:: ABOUT THIS TASK ::
Copy out the text of the listing below with every "Publié" changed to "Posté" and nothing else altered. Leave the pictures out.

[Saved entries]
- - -

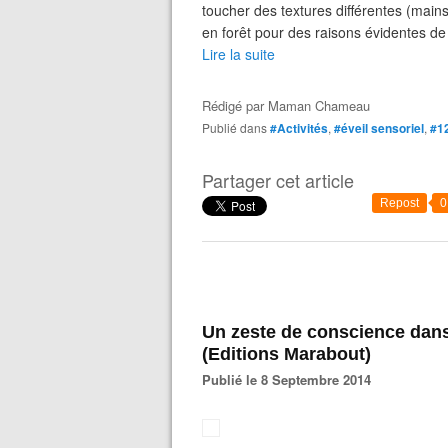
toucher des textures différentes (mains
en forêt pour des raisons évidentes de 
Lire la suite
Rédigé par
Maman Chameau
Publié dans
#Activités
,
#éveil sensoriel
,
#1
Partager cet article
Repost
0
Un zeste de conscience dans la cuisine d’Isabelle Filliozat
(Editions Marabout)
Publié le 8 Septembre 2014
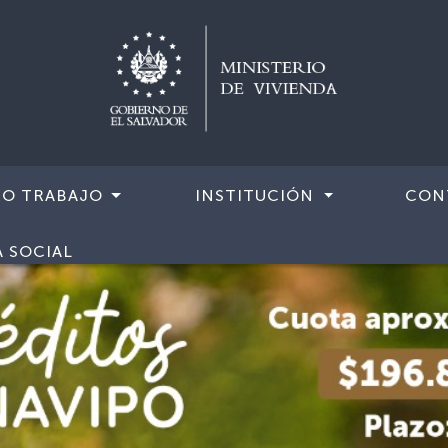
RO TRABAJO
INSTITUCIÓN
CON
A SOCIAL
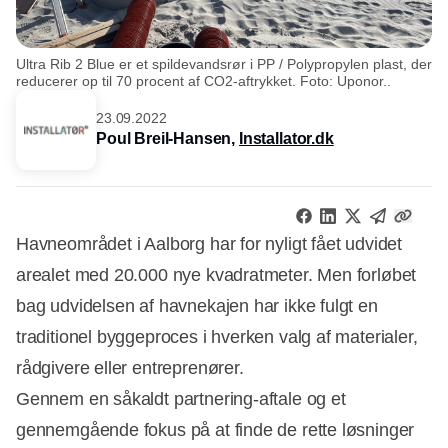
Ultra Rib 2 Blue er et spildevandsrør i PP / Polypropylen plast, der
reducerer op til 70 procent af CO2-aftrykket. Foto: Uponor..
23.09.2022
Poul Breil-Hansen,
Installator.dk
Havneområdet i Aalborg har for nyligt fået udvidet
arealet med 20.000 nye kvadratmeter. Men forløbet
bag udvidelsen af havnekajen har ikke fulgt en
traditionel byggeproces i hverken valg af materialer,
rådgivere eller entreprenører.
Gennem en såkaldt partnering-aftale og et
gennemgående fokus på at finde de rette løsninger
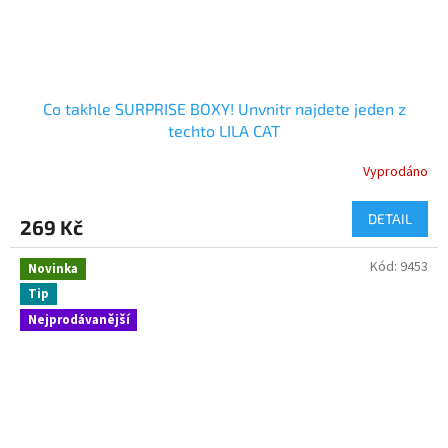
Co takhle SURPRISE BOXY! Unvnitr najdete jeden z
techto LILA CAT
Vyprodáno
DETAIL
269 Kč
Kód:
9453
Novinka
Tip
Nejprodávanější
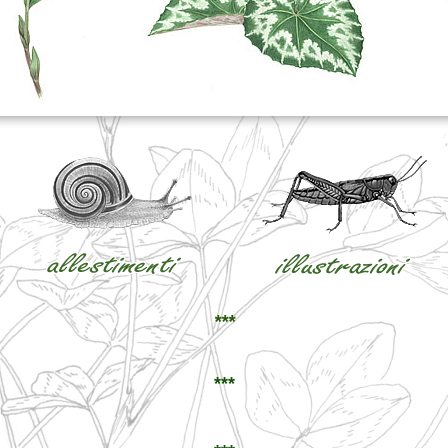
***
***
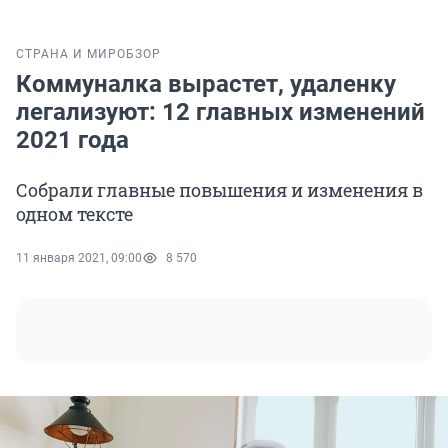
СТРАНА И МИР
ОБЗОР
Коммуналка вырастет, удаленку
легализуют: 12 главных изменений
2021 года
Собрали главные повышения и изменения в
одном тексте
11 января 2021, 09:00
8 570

- - -

:: EXERCISE OUTPUT ::
toucher des textures différentes (mains
en forêt pour des raisons évidentes de 
Lire la suite
Rédigé par
Maman Chameau
Posté dans
#Activités
,
#éveil sensoriel
,
#1
Partager cet article
Repost
0
Un zeste de conscience dans la cuisine d’Isabelle Filliozat
(Editions Marabout)
Posté le 8 Septembre 2014
RO TRABAJO
INSTITUCIÓN
CON
A SOCIAL
Ultra Rib 2 Blue er et spildevandsrør i PP / Polypropylen plast, der
reducerer op til 70 procent af CO2-aftrykket. Foto: Uponor..
23.09.2022
Poul Breil-Hansen,
Installator.dk
Havneområdet i Aalborg har for nyligt fået udvidet
arealet med 20.000 nye kvadratmeter. Men forløbet
bag udvidelsen af havnekajen har ikke fulgt en
traditionel byggeproces i hverken valg af materialer,
rådgivere eller entreprenører.
Gennem en såkaldt partnering-aftale og et
gennemgående fokus på at finde de rette løsninger
Co takhle SURPRISE BOXY! Unvnitr najdete jeden z
techto LILA CAT
Vyprodáno
DETAIL
269 Kč
Kód:
9453
Novinka
Tip
Nejprodávanější
***
***
СТРАНА И МИР
ОБЗОР
Коммуналка вырастет, удаленку
легализуют: 12 главных изменений
2021 года
Собрали главные повышения и изменения в
одном тексте
11 января 2021, 09:00
8 570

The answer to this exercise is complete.